Frank Rich, The New York Times’ commissar of political correctness, is blasting conservatives for creating what he alleges to be a climate of anti-Obama hatred which encourages violence.
In one of his typical rambling jeremiads yesterday, Rich tried to connect the murder of partial-birth abortionist George Tiller, the homicide at the U.S. Holocaust Museum, FOX talk show host Bill O’Reilly calling Tiller a “baby killer,” “homicide-saturated vituperation … epidemic among mini-Limbaughs,” criticism of Obama’s obeisance to Islam, the description of the president’s economic policies as fascism, and the paranoia and hatred that supposedly permeates the conservative blogosphere.

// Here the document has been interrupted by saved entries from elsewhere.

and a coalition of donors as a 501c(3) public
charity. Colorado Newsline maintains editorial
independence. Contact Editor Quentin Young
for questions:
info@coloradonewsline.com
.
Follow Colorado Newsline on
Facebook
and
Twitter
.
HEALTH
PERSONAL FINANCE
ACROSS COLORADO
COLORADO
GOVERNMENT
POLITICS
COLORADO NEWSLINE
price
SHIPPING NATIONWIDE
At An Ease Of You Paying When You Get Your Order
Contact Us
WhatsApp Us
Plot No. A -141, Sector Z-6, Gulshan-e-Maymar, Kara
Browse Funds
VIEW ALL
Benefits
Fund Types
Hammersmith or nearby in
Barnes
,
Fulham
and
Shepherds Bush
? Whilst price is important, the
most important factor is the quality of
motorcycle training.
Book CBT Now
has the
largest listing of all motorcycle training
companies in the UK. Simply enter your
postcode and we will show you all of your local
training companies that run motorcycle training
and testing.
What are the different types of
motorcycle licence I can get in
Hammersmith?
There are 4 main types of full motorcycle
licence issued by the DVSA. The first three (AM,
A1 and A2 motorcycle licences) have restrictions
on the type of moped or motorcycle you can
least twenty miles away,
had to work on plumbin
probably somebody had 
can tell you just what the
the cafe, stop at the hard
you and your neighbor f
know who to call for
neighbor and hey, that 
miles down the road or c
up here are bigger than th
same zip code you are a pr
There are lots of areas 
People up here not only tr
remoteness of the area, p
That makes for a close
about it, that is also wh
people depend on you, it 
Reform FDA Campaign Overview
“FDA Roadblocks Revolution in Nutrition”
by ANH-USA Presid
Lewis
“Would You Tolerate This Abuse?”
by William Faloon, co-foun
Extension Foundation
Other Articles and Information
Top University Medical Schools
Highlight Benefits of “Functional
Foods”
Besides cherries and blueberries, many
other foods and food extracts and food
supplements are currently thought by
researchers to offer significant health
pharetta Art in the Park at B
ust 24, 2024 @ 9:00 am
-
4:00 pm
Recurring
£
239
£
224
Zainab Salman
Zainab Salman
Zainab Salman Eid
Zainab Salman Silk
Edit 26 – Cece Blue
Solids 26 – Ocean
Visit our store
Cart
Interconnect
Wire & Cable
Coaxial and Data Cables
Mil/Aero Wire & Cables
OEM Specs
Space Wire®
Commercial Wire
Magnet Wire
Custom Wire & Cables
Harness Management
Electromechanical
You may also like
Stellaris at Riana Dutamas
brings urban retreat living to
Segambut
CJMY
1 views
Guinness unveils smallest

The Times’ call for civility in our national dialogue comes a tad late.
During the Bush years, I don’t recall Rich or anyone else at the paper objecting when W was called a warmonger, a stooge of corporate interests, a mass murderer, a moron manipulated by Dick Cheney, or an incipient dictator.
Rich argues that calling Tiller a “baby-killer” is incitement (how would you describe someone who kills a child while it’s being born?), but apparently believes the anti-Semitic rhetoric which permeates the Muslim world (including calls for genocide) had nothing to do with a neo-Nazi’s attack on the Holocaust museum or the plot by four prison converts to Islam to blow up New York City synagogues.
Perhaps Rich and The Times would be good enough to give us a list of acceptable criticism of Obama. If describing his economic policies as “fascism” is hateful, are we allowed to call them “socialistic,” “collectivistic” or “fiscal strychnine”?
If we can’t describe the president as soft on terrorism, can we at least point out the absurdity of his telling us that America is no longer a Christian nation and that Islam is famous for its tolerance?
Whenever The New York Times starts screeching about the dangers of right-wing rhetoric, you can be sure that speech is finding a receptive audience. Absurd accusations of “your words lead to murder” (applied to only one side in the debate) are an attempt to stifle free speech by intimidation.